Identifier et évaluer le risque avant la pullulation des larves

Une seule substance active, la Lambda cyhalothrine est utilisable (liste non exhaustive : Karaté Zéon, Lambdastar, Estamina à 0.075,) pour lutter contre la punaise. Les pullulations pouvant être tardives, il est important de tenir du délai avant récolte (DAR) de 35 jours. Les interventions, lorsqu’elles se justifient, sont donc généralement à positionner sur la deuxième quinzaine d’août. 

Le niveau d’efficacité de la Lambda cyhalothrine est satisfaisant, il est évalué à 80% , 3 jours après le traitement (résultats de 1994) sur une pression de punaises élevée. Des références anciennes à reconfirmer, mais peu susceptibles d’avoir évoluées. Des échecs ont pourtant été constatés cette année. 

Plusieurs explications peuvent être avancées. En premier lieu, des interventions trop tardives, sur des populations trop nombreuses, avec comme conséquence une efficacité visuelle moins visible.

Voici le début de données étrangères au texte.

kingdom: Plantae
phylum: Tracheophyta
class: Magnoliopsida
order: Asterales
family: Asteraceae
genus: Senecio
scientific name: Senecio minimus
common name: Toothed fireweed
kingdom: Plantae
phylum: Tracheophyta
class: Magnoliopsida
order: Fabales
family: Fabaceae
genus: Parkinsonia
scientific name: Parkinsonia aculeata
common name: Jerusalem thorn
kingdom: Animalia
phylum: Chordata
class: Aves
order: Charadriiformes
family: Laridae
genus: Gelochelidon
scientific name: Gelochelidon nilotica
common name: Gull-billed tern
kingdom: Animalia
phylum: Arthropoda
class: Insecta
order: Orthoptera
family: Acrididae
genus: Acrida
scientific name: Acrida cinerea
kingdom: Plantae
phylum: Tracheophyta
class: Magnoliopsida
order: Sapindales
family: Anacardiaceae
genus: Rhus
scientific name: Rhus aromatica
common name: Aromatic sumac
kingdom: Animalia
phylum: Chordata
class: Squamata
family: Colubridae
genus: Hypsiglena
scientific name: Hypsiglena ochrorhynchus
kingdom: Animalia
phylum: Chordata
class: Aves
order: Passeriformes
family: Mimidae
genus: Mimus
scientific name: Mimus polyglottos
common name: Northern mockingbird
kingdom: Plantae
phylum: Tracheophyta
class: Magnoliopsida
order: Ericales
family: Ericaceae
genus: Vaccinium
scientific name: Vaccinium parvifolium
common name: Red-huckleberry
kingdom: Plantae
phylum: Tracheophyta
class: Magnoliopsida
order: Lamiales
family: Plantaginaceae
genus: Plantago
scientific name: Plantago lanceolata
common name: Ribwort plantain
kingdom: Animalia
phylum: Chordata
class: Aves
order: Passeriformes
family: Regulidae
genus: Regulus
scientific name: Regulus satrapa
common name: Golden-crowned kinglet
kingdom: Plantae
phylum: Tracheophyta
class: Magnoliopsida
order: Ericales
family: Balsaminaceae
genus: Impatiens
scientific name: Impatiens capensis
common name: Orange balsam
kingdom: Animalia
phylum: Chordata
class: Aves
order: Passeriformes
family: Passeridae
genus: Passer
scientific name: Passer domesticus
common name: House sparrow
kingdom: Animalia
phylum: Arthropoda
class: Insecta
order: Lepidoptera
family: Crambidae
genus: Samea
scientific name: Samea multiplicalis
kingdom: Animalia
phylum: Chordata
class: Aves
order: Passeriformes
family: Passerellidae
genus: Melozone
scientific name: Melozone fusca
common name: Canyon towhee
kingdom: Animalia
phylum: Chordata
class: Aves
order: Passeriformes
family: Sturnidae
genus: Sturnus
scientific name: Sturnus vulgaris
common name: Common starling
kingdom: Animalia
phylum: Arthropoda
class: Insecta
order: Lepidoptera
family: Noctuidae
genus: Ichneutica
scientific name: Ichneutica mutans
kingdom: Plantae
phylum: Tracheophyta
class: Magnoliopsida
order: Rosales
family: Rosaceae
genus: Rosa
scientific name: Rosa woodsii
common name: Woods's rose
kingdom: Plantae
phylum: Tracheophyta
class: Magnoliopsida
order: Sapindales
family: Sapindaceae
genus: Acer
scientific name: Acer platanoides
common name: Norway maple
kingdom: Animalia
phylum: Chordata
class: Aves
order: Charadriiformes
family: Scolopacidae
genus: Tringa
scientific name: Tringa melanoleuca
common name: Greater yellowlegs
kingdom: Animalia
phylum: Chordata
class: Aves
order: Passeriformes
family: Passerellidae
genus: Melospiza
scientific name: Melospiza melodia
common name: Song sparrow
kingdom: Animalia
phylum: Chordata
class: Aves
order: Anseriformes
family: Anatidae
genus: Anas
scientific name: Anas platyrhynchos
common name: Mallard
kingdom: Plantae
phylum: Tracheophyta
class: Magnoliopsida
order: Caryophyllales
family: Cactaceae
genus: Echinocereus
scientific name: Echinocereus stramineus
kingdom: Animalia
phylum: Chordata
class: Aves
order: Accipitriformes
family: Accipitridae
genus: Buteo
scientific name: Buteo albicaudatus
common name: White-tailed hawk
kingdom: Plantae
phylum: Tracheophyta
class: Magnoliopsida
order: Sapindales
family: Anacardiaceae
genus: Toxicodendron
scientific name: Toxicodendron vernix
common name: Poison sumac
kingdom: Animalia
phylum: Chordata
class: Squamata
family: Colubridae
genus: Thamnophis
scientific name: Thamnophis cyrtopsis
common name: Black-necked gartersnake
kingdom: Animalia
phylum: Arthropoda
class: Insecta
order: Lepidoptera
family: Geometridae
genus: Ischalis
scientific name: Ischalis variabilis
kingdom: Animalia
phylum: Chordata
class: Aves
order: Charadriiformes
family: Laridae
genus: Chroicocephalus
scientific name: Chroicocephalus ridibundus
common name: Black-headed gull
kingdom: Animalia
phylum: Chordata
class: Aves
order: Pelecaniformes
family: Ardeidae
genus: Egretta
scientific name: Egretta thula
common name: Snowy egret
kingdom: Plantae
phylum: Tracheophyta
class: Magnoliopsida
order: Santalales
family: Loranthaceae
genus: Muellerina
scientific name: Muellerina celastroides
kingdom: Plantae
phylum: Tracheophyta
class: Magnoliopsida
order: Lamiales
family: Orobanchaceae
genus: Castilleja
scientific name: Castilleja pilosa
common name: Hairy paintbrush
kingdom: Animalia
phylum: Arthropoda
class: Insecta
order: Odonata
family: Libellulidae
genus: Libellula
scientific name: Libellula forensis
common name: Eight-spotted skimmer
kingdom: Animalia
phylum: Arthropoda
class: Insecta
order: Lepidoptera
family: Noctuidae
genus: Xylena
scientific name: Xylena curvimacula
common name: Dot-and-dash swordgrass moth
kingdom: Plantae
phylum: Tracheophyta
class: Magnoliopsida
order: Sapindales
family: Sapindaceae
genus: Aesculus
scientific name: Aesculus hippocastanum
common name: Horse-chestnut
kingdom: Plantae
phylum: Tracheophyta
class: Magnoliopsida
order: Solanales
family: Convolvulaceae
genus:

Les conditions météorologiques sur les périodes d’application, ont pu favoriser la dégradation de la molécule, diminuant donc sa persistance, et pouvant faciliter la reconstitution des populations. Par conséquent, dans le contexte de l’année 2023, plus que jamais, la surveillance était indispensable et cela dès le mois de juin, afin d’être en capacité de déclencher une intervention suffisamment précoce, avec dans certains cas, la nécessité d’une seconde intervention.